Denn der beanspruchte Schutz dieses Vertrauensverhältnisses ist nicht
darauf gerichtet, den Arzt vor einer strafrechtlichen Verurteilung zu
schützen.
2. Auch den weiteren Beanstandungen des Bf ist die Möglichkeit
einer Verletzung in Grundrechten oder grundrechtsgleichen Rechten nicht zu
entnehmen.
a) Seine Annahme, der Arzt, der den Abbruch der Schwangerschaft
durchführt, dürfe die Entscheidung über das Vorliegen einer
Notlagenindikation letztlich der Patientin überlassen, entspricht nicht
dem Gesetz. Gegen das Gesetz selbst hat der Bf aber keine Vb erhoben. Eine
Prüfung des Gesetzes von Amts wegen ist nicht veranlasst.
b) Es ist verfassungsrechtlich nicht zu beanstanden, dass der BGH als
Revisionsinstanz angenommen hat, die Anwendung des unbestimmten Rechtsbegriffs
"nach ärztlicher Erkenntnis" (§ 218a Abs. 1 Nr. 2, Abs. 2
StGB a.F.) durch das Tatgericht (hier: das Landgericht Memmingen) sei seiner
Nachprüfung entzogen. Die Rechtsweggarantie (Art. 19 Abs. 4 GG) gibt
keinen Anspruch auf eine weitere Instanz; also ist auch eine erneute
Prüfung der tatsächlichen (in Abgrenzung zu rechtlichen)
Entscheidungsgrundlagen durch das Revisionsgericht von Verfassungs wegen nicht
geboten.
c) Soweit der BGH - im Umfang der von ihm bestätigten Verurteilung -
anhand von vier Beispielsfällen erläutert hat, dass das Landgericht
Memmingen unter Hinzuziehung von Sachverständigen jeden einzelnen Fall
geprüft und im Rahmen seiner Beurteilungskompetenz fehlerfrei entschieden
habe, ist auch hiergegen verfassungsrechtlich nichts zu erinnern.

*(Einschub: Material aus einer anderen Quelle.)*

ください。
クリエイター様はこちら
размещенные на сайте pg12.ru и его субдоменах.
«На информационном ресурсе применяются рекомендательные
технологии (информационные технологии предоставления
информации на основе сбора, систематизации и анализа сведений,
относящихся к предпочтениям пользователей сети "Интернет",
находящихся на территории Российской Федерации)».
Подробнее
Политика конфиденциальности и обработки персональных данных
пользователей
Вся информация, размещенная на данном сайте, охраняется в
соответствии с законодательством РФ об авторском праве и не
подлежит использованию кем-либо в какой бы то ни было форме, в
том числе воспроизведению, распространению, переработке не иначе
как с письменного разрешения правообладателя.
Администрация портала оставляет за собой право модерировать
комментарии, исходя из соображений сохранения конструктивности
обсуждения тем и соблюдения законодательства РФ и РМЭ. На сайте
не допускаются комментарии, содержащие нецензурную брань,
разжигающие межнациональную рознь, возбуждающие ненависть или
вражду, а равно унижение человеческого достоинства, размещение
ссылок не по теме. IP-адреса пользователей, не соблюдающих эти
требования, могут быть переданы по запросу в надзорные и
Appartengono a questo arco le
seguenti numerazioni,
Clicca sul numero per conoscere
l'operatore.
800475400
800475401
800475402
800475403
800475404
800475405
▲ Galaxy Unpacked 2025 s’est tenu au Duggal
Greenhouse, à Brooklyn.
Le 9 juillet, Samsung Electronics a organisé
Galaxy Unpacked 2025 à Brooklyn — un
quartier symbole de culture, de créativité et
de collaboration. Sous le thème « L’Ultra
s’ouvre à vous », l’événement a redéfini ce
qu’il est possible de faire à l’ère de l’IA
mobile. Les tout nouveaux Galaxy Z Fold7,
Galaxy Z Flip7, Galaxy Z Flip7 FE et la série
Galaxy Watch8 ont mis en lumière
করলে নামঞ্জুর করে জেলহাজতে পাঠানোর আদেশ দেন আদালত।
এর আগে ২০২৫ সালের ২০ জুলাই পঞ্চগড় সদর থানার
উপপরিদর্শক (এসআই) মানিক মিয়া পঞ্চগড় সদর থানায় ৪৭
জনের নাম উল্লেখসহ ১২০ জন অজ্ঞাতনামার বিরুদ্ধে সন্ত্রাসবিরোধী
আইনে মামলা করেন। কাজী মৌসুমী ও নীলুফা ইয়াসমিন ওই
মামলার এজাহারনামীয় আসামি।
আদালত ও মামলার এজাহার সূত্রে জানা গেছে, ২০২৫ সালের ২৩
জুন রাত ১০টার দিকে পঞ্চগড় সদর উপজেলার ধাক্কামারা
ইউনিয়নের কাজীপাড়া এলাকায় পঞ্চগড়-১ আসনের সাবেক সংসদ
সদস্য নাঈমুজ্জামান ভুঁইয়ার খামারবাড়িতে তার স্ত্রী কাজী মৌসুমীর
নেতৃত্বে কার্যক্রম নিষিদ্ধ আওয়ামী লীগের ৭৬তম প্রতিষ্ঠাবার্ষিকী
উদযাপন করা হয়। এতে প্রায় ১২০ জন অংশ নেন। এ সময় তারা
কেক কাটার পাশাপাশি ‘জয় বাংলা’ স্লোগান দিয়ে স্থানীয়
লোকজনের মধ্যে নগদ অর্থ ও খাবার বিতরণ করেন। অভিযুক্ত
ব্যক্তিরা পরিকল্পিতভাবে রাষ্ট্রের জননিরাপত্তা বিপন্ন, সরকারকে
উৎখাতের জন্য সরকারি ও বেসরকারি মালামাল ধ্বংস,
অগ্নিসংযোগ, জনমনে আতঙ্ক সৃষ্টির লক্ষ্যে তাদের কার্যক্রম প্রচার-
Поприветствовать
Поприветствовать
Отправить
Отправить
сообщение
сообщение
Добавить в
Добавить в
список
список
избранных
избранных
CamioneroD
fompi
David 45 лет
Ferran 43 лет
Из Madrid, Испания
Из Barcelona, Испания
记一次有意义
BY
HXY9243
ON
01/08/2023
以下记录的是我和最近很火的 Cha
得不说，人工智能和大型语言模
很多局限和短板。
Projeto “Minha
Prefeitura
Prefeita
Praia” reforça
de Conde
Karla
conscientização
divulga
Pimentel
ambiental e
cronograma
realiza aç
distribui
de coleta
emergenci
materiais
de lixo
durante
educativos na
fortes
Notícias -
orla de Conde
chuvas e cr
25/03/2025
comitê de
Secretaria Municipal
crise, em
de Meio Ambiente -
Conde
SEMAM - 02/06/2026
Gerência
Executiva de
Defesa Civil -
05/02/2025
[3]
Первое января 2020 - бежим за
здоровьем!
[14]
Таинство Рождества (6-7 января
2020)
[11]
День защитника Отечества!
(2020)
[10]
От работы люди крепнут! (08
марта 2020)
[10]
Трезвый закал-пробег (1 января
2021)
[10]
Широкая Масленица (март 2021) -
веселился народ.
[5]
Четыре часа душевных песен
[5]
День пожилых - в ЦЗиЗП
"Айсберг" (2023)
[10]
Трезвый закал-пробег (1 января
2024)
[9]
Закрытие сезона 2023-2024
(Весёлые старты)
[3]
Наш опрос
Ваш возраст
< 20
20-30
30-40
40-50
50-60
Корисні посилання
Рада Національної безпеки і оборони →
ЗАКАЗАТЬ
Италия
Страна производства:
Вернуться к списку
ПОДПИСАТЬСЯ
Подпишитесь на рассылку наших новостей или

Das Revisionsgericht kann von Verfassungs wegen auf eine Begründung seiner
nicht mehr mit Rechtsmitteln anfechtbaren Entscheidung ganz verzichten.
Erörtert es in den Gründen seiner Entscheidung Beispiele aus einer
Vielzahl gleichgelagerter Fälle, so gibt es zu erkennen, dass es auch die
anderen Fälle geprüft hat. Dies wird im vorliegenden Fall durch den
Teilfreispruch des Bf unterstrichen.